A mad German scientist abducts three people and stitches them together in a chain on all fours, anus to mouth, to form one long digestive tract. Things do not exactly turn out the way he planned.
It gained justified notoriety but at least it had artistic merit. It was shot beautifully, it was daring and original, unlike anything you had ever seen and something you had to tell people about. This may sound strange given the subject matter, but there was an unexpected elegance to the simplicity of the storytelling. There was genuine suspense that built quietly and steadily, with none of the gratuitous, graphic violence that marks today's so-called torture porn.
With the sequel The Human Centipede 2 (Full Sequence), everything is gratuitous. Everything seems intended for shock value. It is hard to imagine what other possible intention writer-director Tom Six might have had this time around. It is as if he is saying: "OK, horror fans, you say you can't get enough? You say you haven't seen it all, that you haven't been sufficiently grossed out, that all possible taboos haven't been explored? Well, here you go. Have at it. Enjoy."
By making his killer a disgusting, socially stunted British horror nerd who is obsessed with the original film, Six ostensibly seems to be saying: "He is you. He's the worst of you." Or maybe he's satirizing the misguided notion that movies like this inspire copycat crimes. It's hard to tell whether he made The Human Centipede 2 to titillate his audience or to mock it. And after a while, it is hard to care.

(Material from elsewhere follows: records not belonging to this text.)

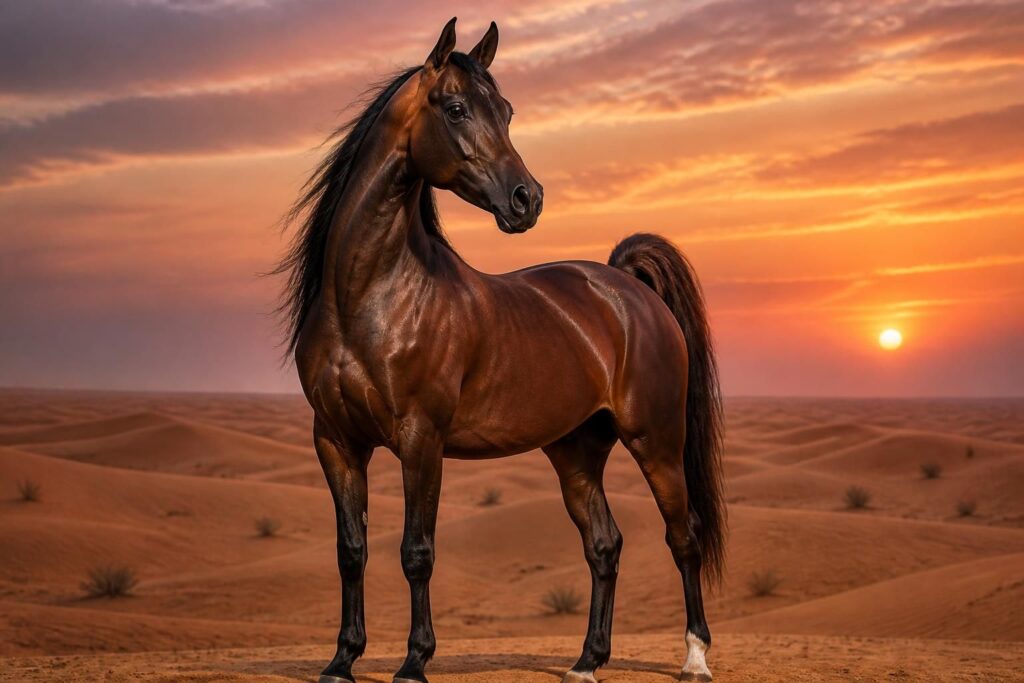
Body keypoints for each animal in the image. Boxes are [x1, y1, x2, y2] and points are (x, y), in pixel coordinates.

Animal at [278, 17, 726, 683]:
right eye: (457, 108)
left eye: (508, 110)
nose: (527, 199)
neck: (372, 298)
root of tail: (627, 287)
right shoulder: (335, 440)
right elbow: (351, 550)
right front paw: (341, 660)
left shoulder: (421, 440)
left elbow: (417, 551)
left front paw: (414, 663)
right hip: (575, 452)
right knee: (604, 545)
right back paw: (586, 662)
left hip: (657, 443)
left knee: (684, 536)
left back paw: (695, 658)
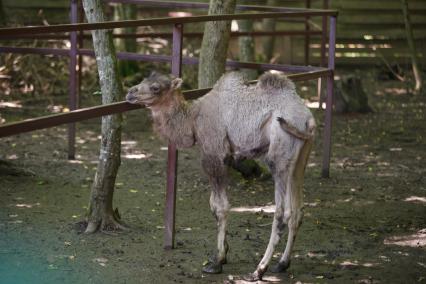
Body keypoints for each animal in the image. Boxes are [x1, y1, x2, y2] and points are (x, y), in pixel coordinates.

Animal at [125, 70, 314, 280]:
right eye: (144, 79)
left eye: (155, 87)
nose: (130, 92)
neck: (193, 120)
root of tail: (307, 119)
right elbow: (213, 205)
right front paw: (223, 252)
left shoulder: (214, 154)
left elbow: (220, 207)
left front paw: (217, 261)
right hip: (300, 156)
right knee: (297, 209)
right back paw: (282, 264)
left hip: (279, 152)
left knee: (282, 212)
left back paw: (259, 269)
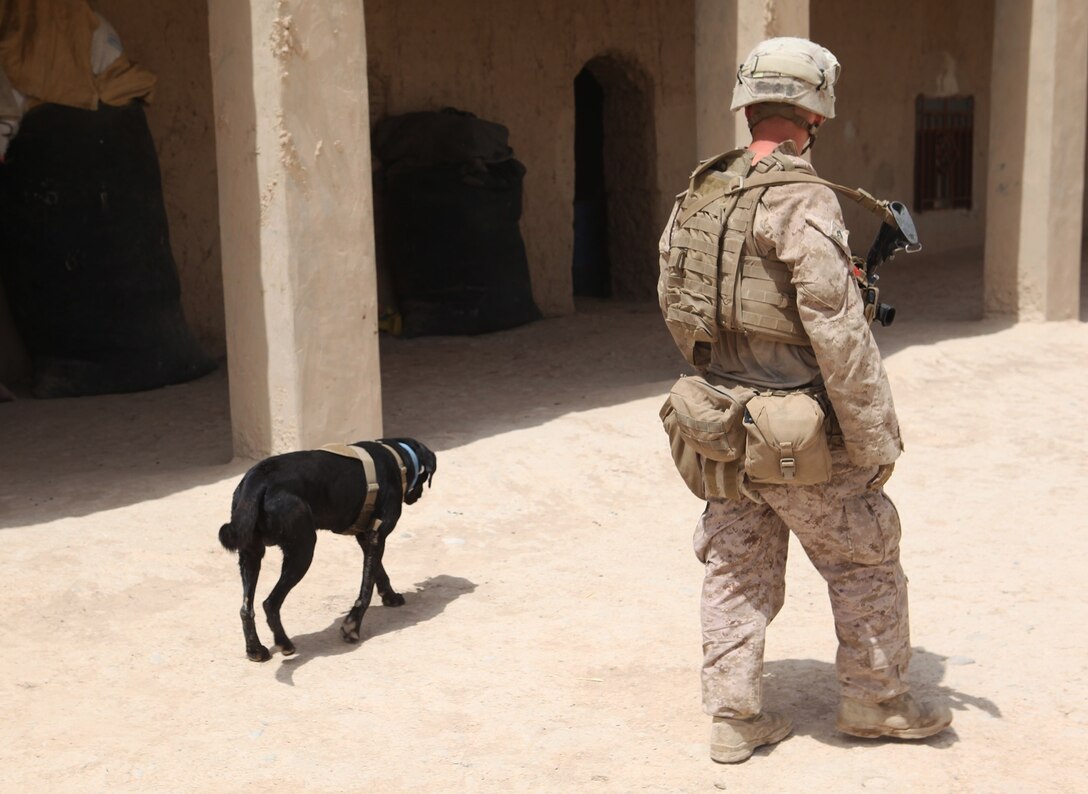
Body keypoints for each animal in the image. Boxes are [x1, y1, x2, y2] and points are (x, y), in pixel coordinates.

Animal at [218, 435, 435, 656]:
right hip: (303, 550)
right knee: (270, 603)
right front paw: (353, 626)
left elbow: (377, 573)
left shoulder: (366, 538)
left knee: (246, 608)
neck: (399, 456)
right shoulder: (376, 536)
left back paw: (255, 649)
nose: (417, 496)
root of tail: (257, 480)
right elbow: (366, 588)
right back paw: (284, 643)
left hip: (250, 554)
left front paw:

The tubby, sweaty, diminutive Martin (played by Laurence Harvey without a single word of dialogue) doesn't just watch the first film all day on his laptop at his thankless parking-garage job. He wants to re-create it. And three people aren't enough for him. He wants to build a human centipede with a dozen people. His victims run the gamut - there's no sense of justice here, no rhyme or reason, no "type."
So whereas the doctor in the original (played by the deeply creepy Dieter Laser) had a vaguely noble purpose - he wanted to achieve a scientific breakthrough with his experiment - Martin just comes off as depraved.
And shooting his makeshift medical bumblings in grainy, high-contrast black and white, as Six does, doesn't make them any artsier. This approach does, however, spare us from having to see all the various bodily fluids he spills in vile, vivid color.